March 3, 2024

■  Rimaliza A. Opiña 

Smoking in homes and neighborhoods remain prevalent despite gains in regulating the use of tobacco products and vape in business establishments, private, and government offices, an assessment report funded by the World Health Organization-Western Pacific Region showed.

In an assessment report covering 2022 and 2023 on the effectiveness of the smoke-free policies of the local governments of Baguio and La Trinidad, and Buguias in Benguet by Drs. Donnabel Panes, Nelson Hora, and Ma. Cecilia Agpawa in collaboration with Health Justice, a non-stock, non-profit organization, showed many people continue to be exposed to secondhand smoke due to unregulated and unmonitored smoking in private spaces in homes and neighborhoods.

The report showed unregulated smoking in private and enclosed spaces undermine the gains of LGUs that have adopted measures to regulate the use, advertising, and sale of tobacco products.

The assessment report focusing on enforcement, compliance, and exposure showed while all three LGUs have “smoke-free” ordinances, environmental tobacco smoke exposure or second-hand smoke exposure is an issue that have to be addressed in order to lessen the number of people exposed to the dangers of inhaling tobacco smoke.

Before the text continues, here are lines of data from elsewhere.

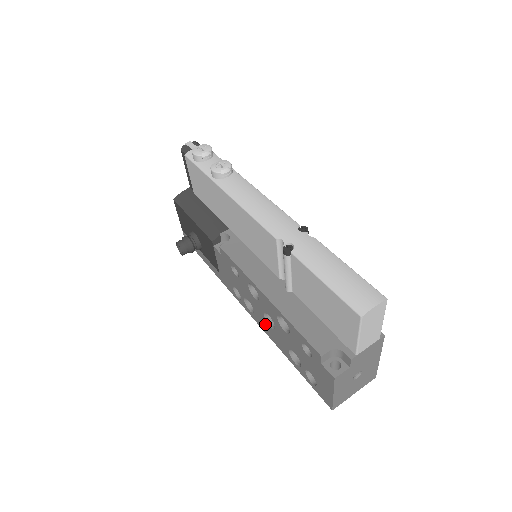
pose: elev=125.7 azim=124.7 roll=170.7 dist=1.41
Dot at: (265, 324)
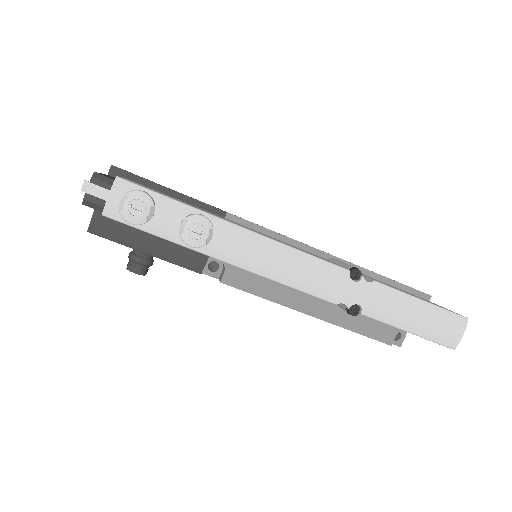
Dot at: occluded
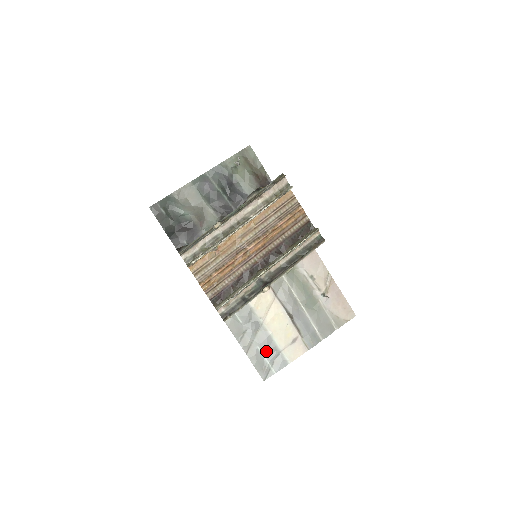
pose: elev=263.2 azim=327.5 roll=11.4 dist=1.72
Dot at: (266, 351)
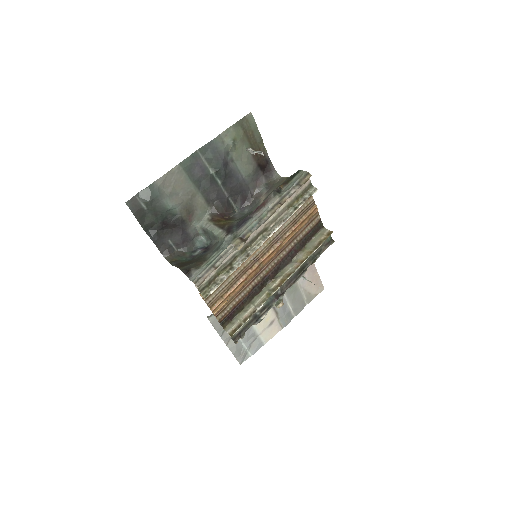
Dot at: (245, 338)
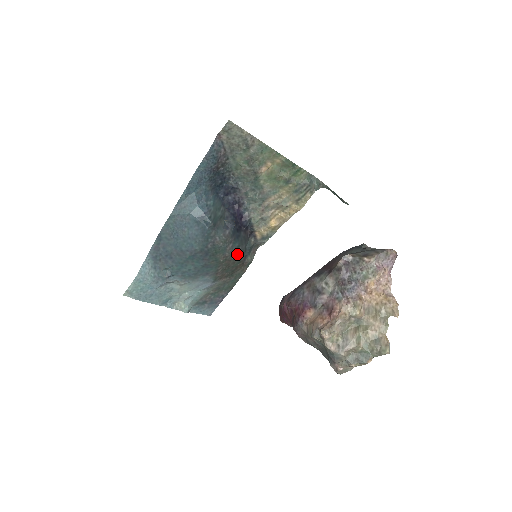
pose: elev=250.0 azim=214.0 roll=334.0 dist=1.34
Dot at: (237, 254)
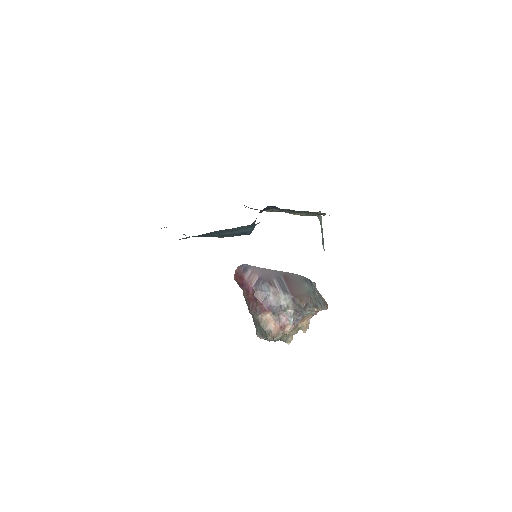
Dot at: occluded
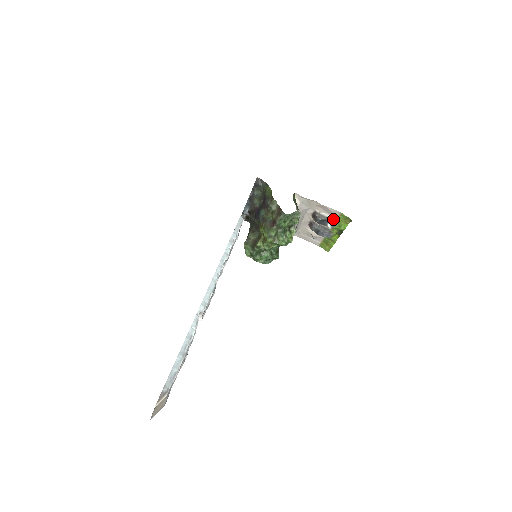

In samplings of 30 respondents per category – enforcement, compliance, exposure, per LGU, the report showed Baguio has the lowest exposure to environmental tobacco smoke: 10 percent in workplaces, seven percent in food establishments, three percent in public transport, and 38 percent within houses.

For La Trinidad, 22 percent are exposed in food establishments, 27 percent in workplaces, 20 percent in public transportation terminals, and 27 percent in homes and neighbors.

For Buguias, 23 percent in workplaces, 16 percent in food establishments, 21 percent in public transportation, and 21 percent in homes.

Buguias also scored the least in compliance with its smoke-free policy at 61.2 percent.

Indoor and outdoor smoking remains prevalent despite a smoke-free ordinance at 81.4 percent and 76.7 percent, respectively. Enforcement of smoking prohibition is only 20.4 percent, and tobacco sales and advertising are high at 85 percent and 96.7 percent, respectively. 

To address tobacco smoke exposure at homes, the researchers recommended development of smoke-free approaches in private places.

For Buguias, the researchers recommended for the LGU to step up the implementation of its smoke-free policy by adopting fines for violations and strengthen its regulation of the sale of tobacco and other nicotine-laden products.

The Centers for Disease Control and Prevention warned that exposure to secondhand smoke could cause heart disease, stroke, lung cancer, reproductive health problems, sudden infant death syndrome, and can trigger asthma attacks, among other illnesses.

The researchers also reported some gains in the smoke-free policy of the government.

Baguio has the highest level of compliance among the three LGUs which showed a 69.7 percent adherence to the smoke-free policy, 93.3 percent no active smoking outside premises, 23.6 percent no smoking within premises, 98.3 percent no selling of tobacco products within the premises, and 100 percent absence of any form of tobacco advertising.

For La Trinidad, 63 percent compliance with smoke-free policy. It also scored the high on indoor smoking ban, ban on tobacco sales within establishments, and regulation of advertising at 84.1 percent, 93.3 percent, and 100 percent, respectively.